Peter, D., Weber, R., Köne, C., Chung, M.-Y., Ebertsch, L., Truffault, V., et al. (2015). Mextli proteins use both canonical bipartite and novel tripartite binding modes to form eIF4E complexes that display differential sensitivity to 4E-BP regulation. Genes and Development, 29(17), 1835-1849. doi:10.1101/gad.269068.115.

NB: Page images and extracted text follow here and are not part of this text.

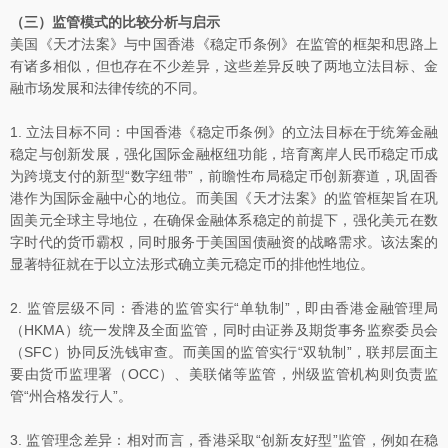
（三）监管模式的比较分析与启示
美国《天才法案》与中国香港《稳定币条例》在监管的框架和思路上
有诸多相似，但也存在不少差异，这些差异反映了两地立法目标、金
融市场发展和法律传统的不同。
1. 立法目标不同：中国香港《稳定币条例》的立法目标在于统筹金融
稳定与创新发展，强化国际金融枢纽功能，培育离岸人民币稳定币成
为跨境支付的新型“数字纽带”，前瞻性布局稳定币创新赛道，巩固香
港作为国际金融中心的地位。而美国《天才法案》的监管框架旨在巩
固美元全球主导地位，在确保金融体系稳定的前提下，强化美元在数
字时代的货币霸权，同时服务于美国国债融资的战略需求。该法案的
显著特征就在于以立法形式确立美元稳定币的排他性地位。
2. 监管层级不同：香港的监管实行“单轨制”，即由香港金融管理局
（HKMA）统一发牌及全面监管，同时由证券及期货事务监察委员会
（SFC）协同反洗钱审查。而美国的监管实行“双轨制”，联邦层面主
要由货币监理署（OCC）、美联储等监管，州级监管机构则负责监
管“州合格发行人”。
3. 监管理念差异：相对而言，香港采取“创新友好型”监管，例如在稳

Cite as: https://hdl.handle.net/21.11116/0000-000A-A085-A
Abstract
The eIF4E-binding proteins (4E-BPs) are a diverse class of translation regulators that share a canonical eIF4E-binding motif (4E-BM) with eIF4G. Consequently, they compete with eIF4G for binding to eIF4E, thereby inhibiting translation initiation. Mextli (Mxt) is an unusual 4E-BP that promotes translation by also interacting with eIF3. Here we present the crystal structures of the eIF4E-binding regions of the Drosophila melanogaster (Dm) and Caenorhabditis elegans (Ce) Mxt proteins in complex with eIF4E in the cap-bound and cap-free states. The structures reveal unexpected evolutionary plasticity in the eIF4E-binding mode, with a classical bipartite interface for Ce Mxt and a novel tripartite interface for Dm Mxt. Both interfaces comprise a canonical helix and a noncanonical helix that engage the dorsal and lateral surfaces of eIF4E, respectively. Remarkably, Dm Mxt contains a C-terminal auxiliary helix that lies anti-parallel to the canonical helix on the eIF4E dorsal surface. In contrast to the eIF4G and Ce Mxt complexes, the Dm eIF4E-Mxt complexes are resistant to competition by bipartite 4E-BPs, suggesting that Dm Mxt can bind eIF4E when eIF4G binding is inhibited. Our results uncovered unexpected diversity in the binding modes of 4E-BPs, resulting in eIF4E complexes that display differential sensitivity to 4E-BP regulation.